• BAGIAN TEKS:
Meski begitu, ini adalah permulaan lainnya dimana gue yang sebelumnya hanya sekedar pemakai kini menjadi seorang pengedar. Tentunya hal ini berlangsung ketika gue sudah memutuskan untuk tinggal lebih lama di Yogyakarta.

Ada beberapa alasan yang mendasar kenapa gue berani melakukan hal ini. Pertama, Ganja (cannabies) sangat jarang untuk di temui di kota jogja. Kedua, pemakainya banyak. Ketiga, keuntungannya bisa 2x lipat jika di bandingkan dengan keberadaannya di Bogor. Keempat, jogja bisa dikategorikan tempat yang aman atau safety untuk berbisnis Ganja (jual-beli).  Dan yang terakhir, hal ini harus gue lakukan dengan tujuan bertahan hidup (Survival).

Lalu pertanyaannya darimana gue mendapatkan stoCk Ganja?? Ya tentunya dari Bogor. Dan semua itu gue lakukan seorang diri yaitu: Melakukan perjalanan antar Bogor-Yogya setiap bulannya.
Perlu diketahui ada beberapa jalur aman untuk menghindari pemeriksaan baik polisi ataupun penegak hukum lainnya. Tentunya ini diluar jalur penerbangan (Pesawat) ataupun jalur darat (Kereta Api). Meski begitu hal ini tidak pantas untuk di bahas dalam paragraph ini. Okey kita next.

Akhirnya jogja menjadi puncak dimana gue bisa dengan leluasa mengendalikan baik sebagai pemakai maupun sebagai pengedar. Di lain sisi, muncul sebuah gerakan Legalitas Ganja yang cukup menghebohkan media pada saat itu. Tentunya pro kontra pun tak bisa dihindarkan. Dalam waktu yang bersamaan pula, Ganja kemudian dinyatakan sebagai solusi alternative dari sisi medis. Meski belum ada pengakuan secara resmi dari pihak pemerintah, Gerakan Legalisasi Ganja tetap mengobar dan berhasil memberikan edukasi terhadap masyarakan umum, lebih khususnya kepada para pegiat Ganja. Kelompok yang mengatasnamakan Lingkar Ganja Nusantara (LGN) sebenarnya bukan organisasi ataupun gerakan yang baru. Mengingat salah satu senior gue dikampus dulunya pernah terdaftar sebagai anggota aktif dari gerakan ini. Sehingga ketika gerakan ini berhasil menyedot perhatian public baik masyarakat awam maupun dari kalangan elit dari tatanan kepemerintahan gue tetap berdiri di posisi yang berseberangan.

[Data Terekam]
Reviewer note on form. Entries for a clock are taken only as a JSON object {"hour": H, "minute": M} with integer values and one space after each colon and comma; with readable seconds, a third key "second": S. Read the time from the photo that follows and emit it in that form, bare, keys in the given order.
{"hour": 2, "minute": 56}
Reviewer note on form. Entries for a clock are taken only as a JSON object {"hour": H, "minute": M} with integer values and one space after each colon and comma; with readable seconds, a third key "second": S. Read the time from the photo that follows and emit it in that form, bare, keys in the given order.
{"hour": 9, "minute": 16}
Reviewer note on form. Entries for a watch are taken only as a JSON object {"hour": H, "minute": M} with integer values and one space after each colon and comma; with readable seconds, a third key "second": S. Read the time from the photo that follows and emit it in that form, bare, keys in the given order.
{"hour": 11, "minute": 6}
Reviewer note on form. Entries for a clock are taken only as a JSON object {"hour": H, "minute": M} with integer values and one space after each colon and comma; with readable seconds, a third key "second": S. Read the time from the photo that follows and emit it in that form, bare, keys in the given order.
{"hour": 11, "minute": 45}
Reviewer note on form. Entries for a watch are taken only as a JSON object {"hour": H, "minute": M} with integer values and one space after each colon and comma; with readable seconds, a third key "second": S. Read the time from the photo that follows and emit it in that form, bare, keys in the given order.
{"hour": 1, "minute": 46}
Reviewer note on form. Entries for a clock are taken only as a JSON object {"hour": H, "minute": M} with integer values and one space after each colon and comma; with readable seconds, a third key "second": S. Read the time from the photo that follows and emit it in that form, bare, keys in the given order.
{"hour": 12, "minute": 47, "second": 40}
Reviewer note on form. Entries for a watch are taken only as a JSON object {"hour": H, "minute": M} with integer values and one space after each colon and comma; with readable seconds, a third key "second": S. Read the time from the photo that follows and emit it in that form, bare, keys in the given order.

• BAGIAN LATIHAN:
**1.** Menurut teks tentang ganja di Yogyakarta, dari kota mana penulis mendapatkan stok ganja?
**2.** Tolong lanjutkan teks tentang ganja di Yogyakarta, dimulai setelah kalimat terakhirnya.
Bahan ini tidak berperan dalam latihan.

• HASIL BERURUTAN:
**1.** Dari Bogor.

**2.**
                Pada intinya perjuangan Legalisasi Ganja harus di dukung secara sporadis apalagi dari kalangan terpelajar seperti golongan daripada Mahasiswa. Artinya edukasi perihal tanaman Ganja memang sudah seharusnya menjadi agenda yang di sebarluaskan dalam menanggapi perspektif masyarakat awam terhadap tanaman Ganja. Apalagi belakangan solusi yang di tawarkan dari ganja sangat bervariasi. Dari serat-seratnya, akar, batang bahkan sampai kepada daun-daunnya mempunyai kegunaan dan fungsinya masing-masing.

Berangkat dari pemahaman personal, gue akhirnya setuju jika Ganja (Cannabies) mempunyai hubungan erat dengan keberlangungan kehidupan bermasyarakat. Tentunya hal ini sudah di bahas berulang kali oleh gerakan LGN Indonesia di setiap kesempatan. Baik dari seminar maupun diskusi juga lewat media-media antimainstream yang ada. Hingga sampailah kita pada hari ini, fakta bahwa Organisasi LGN mulai menemukan titik terang dari perjuangannya selama 10 tahun kebelakang patut untuk diperhitungkan. Selamat “KALIAN LUAR BIASA”. Yap apapun itu Ganja bukan Narkotika. Meski begitu gue tak cukup pantas untuk menjadi bagian dari ini. So kita skip ae.

Kembali ke Yogyakarta, semua berjalan lancar tanpa ada Kendala berarti. Pernah suatu ketika stok di jogja mulai menipis dan gue harus kembali ke Bogor demi keberlangsungan bisnis yang telah gue rintis. Wanjaaayy.

Sekembalinya dari Yogyakarta, sistuasi di Bogor makin menggila. Peredaran Ganja di lingkungan kampus seolah tak mengenal jalur. Kata orang Bogor mah “mainnya jorok”.  Dan situasi ini harus gue hadapi di samping banyaknya kawan-kawan gue yang merintis bisnis yang sama. Jadi kalo boleh gua kasitau mah Ganja di bogor terlalu banyak. Ampe tumpeh-tumpeh njing. WTF gak??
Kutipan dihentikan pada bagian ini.